Total RNA was extracted from 3 × 106 cells using Trizol reagent (Invitrogen), reverse transcribed and amplified with the WT expression kit (Invitrogen) according to the manufacturer’s manual. Fragmented cDNA was end-labeled using the Affymetrix terminal labeling kit and hybridized onto Human GeneChip 1.0 ST arrays (Affymetrix). The chips were stained and washed following standard procedure and scanned on a GeneChip Scanner 3000 7G (Affymetrix).
Two-dimensional gel electrophoresis
Protein was isolated from 5 × 107 VHL−/VHL+ 786-O cells incubated for 48 h under normoxic or hypoxic conditions. 550 μg/protein lysate were loaded onto IPG strips (pH 3–10, non-linear, Amersham Biosciences) followed by an isoelectric focusing and second-dimension SDS-PAGE separation (13%) and staining with colloidal Coomassie as described . The gels were analyzed using the Delta2D software package (Decodon). Proteins found to be at least two-fold regulated (factor ≥ 2.0 or ≤ 0.50; p ≤ 0.05) were subjected to mass spectrometric identification. The two-dimensional gel electrophoresis was carried out in three independent experiments using five gels for each condition.

» **EXCERPTED DATA**:
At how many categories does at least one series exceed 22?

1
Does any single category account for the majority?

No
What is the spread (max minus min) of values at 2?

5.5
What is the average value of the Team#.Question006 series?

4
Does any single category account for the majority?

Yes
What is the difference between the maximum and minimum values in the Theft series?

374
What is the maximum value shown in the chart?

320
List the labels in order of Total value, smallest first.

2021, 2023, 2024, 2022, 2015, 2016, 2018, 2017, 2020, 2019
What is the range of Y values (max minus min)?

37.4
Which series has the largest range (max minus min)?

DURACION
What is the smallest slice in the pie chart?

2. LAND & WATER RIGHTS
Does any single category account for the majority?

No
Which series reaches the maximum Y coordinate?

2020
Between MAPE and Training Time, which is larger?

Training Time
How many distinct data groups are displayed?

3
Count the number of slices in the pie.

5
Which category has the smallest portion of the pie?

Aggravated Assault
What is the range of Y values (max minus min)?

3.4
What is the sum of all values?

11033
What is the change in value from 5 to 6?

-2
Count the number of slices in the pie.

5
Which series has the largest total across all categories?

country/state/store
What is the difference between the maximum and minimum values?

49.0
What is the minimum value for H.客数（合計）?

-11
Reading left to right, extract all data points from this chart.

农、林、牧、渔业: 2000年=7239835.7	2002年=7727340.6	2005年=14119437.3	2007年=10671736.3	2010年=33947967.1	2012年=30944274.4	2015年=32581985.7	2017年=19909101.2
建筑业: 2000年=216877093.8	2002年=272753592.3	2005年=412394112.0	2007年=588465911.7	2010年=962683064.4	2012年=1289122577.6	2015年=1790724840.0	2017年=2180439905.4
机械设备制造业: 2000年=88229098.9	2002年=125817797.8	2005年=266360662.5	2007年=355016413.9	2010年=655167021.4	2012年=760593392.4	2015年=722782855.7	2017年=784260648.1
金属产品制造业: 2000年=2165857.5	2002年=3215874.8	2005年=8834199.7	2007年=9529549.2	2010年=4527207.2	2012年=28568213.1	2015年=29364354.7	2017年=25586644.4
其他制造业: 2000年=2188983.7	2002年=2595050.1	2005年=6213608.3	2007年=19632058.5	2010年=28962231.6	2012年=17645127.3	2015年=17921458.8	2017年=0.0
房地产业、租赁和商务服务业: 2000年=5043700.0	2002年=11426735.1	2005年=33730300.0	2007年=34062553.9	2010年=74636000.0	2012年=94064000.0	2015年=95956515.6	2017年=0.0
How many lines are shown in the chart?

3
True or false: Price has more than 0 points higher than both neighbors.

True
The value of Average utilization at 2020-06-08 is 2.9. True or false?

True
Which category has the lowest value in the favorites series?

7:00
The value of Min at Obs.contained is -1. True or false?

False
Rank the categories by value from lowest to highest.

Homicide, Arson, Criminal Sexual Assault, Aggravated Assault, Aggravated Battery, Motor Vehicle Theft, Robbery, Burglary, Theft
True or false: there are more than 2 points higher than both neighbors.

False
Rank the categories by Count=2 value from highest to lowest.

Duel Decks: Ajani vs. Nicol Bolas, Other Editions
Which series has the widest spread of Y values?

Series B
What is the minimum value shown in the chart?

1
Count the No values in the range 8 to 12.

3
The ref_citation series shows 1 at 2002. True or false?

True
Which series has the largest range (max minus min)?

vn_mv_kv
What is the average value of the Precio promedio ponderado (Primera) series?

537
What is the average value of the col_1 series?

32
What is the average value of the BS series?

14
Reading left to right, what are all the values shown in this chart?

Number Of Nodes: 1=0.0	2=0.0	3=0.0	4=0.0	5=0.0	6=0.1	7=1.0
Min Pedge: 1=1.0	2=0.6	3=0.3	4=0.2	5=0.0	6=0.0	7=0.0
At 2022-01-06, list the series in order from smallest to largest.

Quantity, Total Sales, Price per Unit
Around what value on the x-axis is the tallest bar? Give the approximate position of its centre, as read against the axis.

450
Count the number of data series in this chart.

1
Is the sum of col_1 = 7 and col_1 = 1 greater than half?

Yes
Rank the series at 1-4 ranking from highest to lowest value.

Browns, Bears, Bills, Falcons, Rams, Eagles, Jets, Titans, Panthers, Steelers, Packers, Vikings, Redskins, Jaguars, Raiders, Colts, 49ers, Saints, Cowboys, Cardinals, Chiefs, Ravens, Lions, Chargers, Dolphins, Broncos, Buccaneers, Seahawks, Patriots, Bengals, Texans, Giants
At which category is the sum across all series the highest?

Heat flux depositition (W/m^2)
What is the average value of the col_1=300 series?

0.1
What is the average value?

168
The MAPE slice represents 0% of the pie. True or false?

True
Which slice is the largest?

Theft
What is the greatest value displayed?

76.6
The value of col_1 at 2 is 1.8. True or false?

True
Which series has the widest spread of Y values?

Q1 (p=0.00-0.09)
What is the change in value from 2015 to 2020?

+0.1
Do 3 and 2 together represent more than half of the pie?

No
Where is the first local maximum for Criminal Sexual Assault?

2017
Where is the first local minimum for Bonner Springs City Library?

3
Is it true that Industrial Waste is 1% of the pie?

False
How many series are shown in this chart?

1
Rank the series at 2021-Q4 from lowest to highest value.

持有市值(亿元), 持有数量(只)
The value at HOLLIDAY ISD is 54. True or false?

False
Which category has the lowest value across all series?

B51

» **WHAT TO PRODUCE**:
Extend the methods text on RNA extraction and two-dimensional gel electrophoresis, beginning after its last sentence. The records are unrelated to the methods text and serve as separate material.

» **TASK ANSWER**:
In-gel digestion and mass spectrometric analysis
Differentially regulated protein spots were excised from the gels using the Spothunter (Herolab), destained with 50% acetonitrile (v/v) over night and subjected to in-gel digestion with 8 μg/mL porcine trypsin (Promega). Tryptic digests were subjected to MALDI-TOF mass spectrometry (Ultraflex, Bruker). Protein identification was performed as previously described .
RNA isolation and real time quantitative PCR
Total cellular RNA was isolated using the NucleoSpin RNA II kit (Macherey & Nagel). Two μg of total RNA were reverse transcribed into cDNA using the Revert H Minus First Strand cDNA synthesis kit (Fermentas) and oligo(dT)18 primer according to the manufacturer’s instructions. Comparative quantification of gene expression was performed as previously described . The target-specific primers used for qPCR are listed in the Supplementary Table S1.
Western blot analysis
Cells were harvested as previously described  and protein isolated according to Laemmli . Fifty μg protein/lane were subjected to Western blot analysis as recently described . Membranes were incubated over night at 4°C with the primary monoclonal antibodies (mAb) directed against succinate dehydrogenase complex subunit A (SDHA; Cell Signaling), HIF2α (Novus) and β-actin (Sigma-Aldrich), followed by incubation for 1 h with horseradish peroxidase-linked secondary antibody and developed using the ECL method. Chemoluminescence signals were detected using a CCD camera (LAS3000, Raytest). For quantification of the SDHA protein expression the respective area of the signal was integrated using an AIDA image analyser (Raytest) and subsequently normalized to β-actin.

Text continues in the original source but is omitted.